*** EXCERPTED TEXT Section Begins ***

In Fig.5 five Pareto fronts are presented for speeds ranging from 2000rpm to 5000rpm, under load. It
can be seen that there is no obvious correlation between ripple torque and electromagnetic noise in the machine
as described in [14], although some works show that a reduction of ripple and cogging torque can significantly
reduce the electromagnetic noise radiated by the machine [15]. At 2000 rpm the ripple torque has the maximum
values for low noise, and it also depends on the machine speed.
Figure 5. Compromise between average torque and electromagnetic noise
versus ripple torque (%) for different speeds
For the same Pareto fronts, the variations of input variables according to the initial point on the Pareto
front are described: slot opening (αs=±20%), magnet opening (αm=±16.7%), magnet height (hm=±20%), air-gap
height (hg=±10%) and stator yoke height (hys=±25%).

*** EXCERPTED TEXT Section Ends ***
*** DATASET EXCERPTS Section Begins ***

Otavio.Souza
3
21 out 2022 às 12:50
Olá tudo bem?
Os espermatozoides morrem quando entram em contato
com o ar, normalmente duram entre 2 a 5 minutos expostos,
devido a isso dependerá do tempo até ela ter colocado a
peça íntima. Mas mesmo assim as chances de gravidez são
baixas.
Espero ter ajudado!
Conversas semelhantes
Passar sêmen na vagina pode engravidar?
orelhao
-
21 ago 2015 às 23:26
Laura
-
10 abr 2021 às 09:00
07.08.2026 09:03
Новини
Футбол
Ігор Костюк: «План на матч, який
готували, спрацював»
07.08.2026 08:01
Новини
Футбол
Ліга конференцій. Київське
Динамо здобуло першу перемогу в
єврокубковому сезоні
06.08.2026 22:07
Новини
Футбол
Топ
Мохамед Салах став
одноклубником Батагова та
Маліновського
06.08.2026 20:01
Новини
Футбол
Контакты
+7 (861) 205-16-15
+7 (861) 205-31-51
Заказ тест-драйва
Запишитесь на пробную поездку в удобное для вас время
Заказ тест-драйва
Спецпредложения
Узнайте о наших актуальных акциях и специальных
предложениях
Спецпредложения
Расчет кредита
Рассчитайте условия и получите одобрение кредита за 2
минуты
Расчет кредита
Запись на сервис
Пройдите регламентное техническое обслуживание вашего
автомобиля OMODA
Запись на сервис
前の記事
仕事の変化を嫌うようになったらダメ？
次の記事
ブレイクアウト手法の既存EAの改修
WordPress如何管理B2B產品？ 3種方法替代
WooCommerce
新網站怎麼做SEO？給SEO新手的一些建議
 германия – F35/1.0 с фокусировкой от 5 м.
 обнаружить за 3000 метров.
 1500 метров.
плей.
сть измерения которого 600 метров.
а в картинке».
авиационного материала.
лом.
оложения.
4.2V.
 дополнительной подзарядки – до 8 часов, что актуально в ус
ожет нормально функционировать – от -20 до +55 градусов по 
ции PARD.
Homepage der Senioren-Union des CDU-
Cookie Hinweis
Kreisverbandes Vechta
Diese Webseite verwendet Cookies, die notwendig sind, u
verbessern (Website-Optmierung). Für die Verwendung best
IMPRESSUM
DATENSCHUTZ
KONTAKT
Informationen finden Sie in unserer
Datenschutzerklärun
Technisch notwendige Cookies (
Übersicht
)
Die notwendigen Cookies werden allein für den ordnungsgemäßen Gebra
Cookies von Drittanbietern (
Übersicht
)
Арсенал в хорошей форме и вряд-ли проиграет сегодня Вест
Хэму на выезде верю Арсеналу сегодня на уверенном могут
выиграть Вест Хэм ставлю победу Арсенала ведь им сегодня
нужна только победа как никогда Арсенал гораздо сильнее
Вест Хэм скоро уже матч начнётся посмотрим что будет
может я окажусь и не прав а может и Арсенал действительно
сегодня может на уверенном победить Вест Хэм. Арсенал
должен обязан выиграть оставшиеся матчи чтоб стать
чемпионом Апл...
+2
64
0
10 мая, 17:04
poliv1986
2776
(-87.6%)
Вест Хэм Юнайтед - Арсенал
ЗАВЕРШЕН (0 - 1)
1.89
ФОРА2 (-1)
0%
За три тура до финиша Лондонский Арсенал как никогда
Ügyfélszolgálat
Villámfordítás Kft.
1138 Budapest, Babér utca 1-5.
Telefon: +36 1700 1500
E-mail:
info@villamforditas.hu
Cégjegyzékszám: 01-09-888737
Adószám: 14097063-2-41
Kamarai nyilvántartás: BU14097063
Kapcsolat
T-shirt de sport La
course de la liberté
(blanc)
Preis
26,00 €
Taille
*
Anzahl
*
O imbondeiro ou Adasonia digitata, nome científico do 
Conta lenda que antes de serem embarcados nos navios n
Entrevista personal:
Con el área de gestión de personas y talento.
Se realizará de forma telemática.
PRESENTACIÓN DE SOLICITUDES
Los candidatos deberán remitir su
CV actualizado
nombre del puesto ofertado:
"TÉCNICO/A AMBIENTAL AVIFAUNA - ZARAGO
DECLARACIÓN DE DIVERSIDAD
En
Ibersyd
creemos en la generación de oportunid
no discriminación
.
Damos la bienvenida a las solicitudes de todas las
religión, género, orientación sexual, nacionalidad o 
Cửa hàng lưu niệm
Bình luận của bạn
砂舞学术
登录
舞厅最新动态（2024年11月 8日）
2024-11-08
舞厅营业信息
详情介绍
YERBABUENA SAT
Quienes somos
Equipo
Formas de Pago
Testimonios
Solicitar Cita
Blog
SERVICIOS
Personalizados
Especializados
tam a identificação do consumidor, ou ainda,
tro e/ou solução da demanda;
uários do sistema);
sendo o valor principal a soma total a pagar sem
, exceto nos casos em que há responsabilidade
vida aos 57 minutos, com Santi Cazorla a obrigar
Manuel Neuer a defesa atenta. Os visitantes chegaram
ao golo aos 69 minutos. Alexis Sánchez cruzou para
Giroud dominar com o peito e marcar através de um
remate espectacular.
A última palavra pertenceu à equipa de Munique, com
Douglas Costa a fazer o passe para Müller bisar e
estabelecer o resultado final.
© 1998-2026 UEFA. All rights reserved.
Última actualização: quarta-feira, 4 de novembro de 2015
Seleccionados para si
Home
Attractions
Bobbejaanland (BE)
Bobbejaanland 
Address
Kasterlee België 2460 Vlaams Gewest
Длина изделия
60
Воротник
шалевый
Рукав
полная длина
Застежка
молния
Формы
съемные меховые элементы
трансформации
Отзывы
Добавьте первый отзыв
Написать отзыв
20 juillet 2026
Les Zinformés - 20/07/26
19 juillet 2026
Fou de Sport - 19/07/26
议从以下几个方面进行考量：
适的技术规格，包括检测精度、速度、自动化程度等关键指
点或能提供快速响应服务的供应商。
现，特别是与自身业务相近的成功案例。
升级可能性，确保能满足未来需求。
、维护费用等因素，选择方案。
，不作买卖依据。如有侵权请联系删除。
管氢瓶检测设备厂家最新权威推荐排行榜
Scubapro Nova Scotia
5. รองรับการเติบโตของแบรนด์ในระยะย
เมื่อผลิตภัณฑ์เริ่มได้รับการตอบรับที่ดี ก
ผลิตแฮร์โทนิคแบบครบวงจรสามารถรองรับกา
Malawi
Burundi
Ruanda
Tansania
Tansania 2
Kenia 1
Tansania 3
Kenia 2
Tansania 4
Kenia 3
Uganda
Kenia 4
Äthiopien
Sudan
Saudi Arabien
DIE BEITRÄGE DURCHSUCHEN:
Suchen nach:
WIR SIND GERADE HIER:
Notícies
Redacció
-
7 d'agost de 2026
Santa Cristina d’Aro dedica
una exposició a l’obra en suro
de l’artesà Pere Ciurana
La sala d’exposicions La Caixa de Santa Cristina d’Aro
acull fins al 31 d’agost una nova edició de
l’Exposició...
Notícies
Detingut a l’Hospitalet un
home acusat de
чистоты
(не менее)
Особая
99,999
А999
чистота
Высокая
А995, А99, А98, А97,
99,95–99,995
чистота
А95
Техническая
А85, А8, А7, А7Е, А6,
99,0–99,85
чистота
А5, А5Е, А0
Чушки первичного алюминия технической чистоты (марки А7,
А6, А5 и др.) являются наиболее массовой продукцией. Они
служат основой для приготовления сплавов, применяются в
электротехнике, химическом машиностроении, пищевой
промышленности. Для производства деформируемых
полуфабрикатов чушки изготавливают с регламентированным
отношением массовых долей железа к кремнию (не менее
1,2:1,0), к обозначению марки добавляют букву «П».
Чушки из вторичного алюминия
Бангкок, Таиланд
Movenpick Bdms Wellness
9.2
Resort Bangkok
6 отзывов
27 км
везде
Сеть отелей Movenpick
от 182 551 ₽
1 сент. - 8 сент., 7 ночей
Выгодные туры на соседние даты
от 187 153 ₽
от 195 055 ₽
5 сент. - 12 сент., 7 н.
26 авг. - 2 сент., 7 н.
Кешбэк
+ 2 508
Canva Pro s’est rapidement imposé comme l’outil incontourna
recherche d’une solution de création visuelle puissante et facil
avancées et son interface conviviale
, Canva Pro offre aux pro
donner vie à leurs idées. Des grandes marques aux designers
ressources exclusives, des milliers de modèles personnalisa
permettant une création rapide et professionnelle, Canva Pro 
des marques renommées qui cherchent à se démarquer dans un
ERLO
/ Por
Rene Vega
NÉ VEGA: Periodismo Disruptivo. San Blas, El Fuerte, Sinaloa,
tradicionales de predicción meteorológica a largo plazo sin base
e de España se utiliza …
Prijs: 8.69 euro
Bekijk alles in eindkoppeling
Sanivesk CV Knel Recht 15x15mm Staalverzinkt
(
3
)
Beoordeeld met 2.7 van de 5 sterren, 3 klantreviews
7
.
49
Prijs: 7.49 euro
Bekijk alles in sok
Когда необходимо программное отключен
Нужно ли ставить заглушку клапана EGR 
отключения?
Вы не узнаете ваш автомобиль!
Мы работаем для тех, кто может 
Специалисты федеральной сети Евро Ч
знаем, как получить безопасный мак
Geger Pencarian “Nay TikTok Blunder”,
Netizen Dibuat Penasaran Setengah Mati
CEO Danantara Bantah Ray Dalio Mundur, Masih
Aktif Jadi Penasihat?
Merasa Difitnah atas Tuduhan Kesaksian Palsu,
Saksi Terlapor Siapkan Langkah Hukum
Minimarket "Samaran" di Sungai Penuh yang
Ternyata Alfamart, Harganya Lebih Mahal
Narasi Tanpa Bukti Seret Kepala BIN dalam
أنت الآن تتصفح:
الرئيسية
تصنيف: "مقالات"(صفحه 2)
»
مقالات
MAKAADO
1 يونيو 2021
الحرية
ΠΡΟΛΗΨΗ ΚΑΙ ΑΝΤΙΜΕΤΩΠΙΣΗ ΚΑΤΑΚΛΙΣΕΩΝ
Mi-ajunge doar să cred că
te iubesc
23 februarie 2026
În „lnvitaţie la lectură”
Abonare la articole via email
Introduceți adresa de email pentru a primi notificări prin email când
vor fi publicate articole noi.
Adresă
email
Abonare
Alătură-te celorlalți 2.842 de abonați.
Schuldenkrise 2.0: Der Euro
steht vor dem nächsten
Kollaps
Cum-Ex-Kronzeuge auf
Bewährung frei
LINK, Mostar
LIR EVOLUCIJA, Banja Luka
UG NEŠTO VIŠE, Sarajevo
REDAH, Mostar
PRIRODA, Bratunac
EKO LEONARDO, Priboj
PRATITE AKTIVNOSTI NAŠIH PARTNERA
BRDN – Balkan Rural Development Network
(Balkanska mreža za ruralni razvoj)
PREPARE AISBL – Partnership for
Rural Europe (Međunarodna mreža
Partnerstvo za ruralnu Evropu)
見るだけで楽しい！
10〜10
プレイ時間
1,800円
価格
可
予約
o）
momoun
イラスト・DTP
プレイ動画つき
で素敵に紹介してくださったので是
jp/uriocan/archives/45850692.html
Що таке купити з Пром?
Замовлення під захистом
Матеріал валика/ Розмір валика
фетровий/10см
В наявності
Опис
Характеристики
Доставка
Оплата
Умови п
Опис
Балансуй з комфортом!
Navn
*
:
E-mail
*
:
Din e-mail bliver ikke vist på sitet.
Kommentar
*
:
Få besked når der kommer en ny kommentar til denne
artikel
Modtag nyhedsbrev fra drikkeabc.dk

*** DATASET EXCERPTS Section Ends ***

EXERCISE INSTRUCTIONS:
• a. Rewrite the passage on Pareto fronts for machine noise from "In Fig.5 five" through "the machine speed.", replacing "ripple torque" with "torque ripple".
• b. Carry on the passage on Pareto fronts for machine noise from the point where it stops.

ANSWERS TO EACH TASK:
• a.
In Fig.5 five Pareto fronts are presented for speeds ranging from 2000rpm to 5000rpm, under load. It
can be seen that there is no obvious correlation between torque ripple and electromagnetic noise in the machine
as described in [14], although some works show that a reduction of ripple and cogging torque can significantly
reduce the electromagnetic noise radiated by the machine [15]. At 2000 rpm the torque ripple has the maximum
values for low noise, and it also depends on the machine speed.

• b.
At different speeds, some trends can be completely different: for example, at some speeds the machine
is close to the resonance frequencies which can cause other problems. To solve this problem in the design phase,
we can apply a weighted mean linked to several operating points. For example, a car with a different profile
(city, highway, etc.) with 40% at 5000 rpm, 30% at 3000 rpm, and 30% for the other speeds. For the end of the
study, we will consider only the changes in input variables for a speed of 5Krpm, close to the rated speed.
Fig.6a shows the influence of the stator yoke height. An increase of the height of the stator yoke can
change the main resonance frequency and reduce the electromagnetic noise for this speed. In our case, the main
resonance frequency is for mode zero [3]. By contrast, decreasing it involves higher torque and is linked to the
variation of the height of the rotor yoke.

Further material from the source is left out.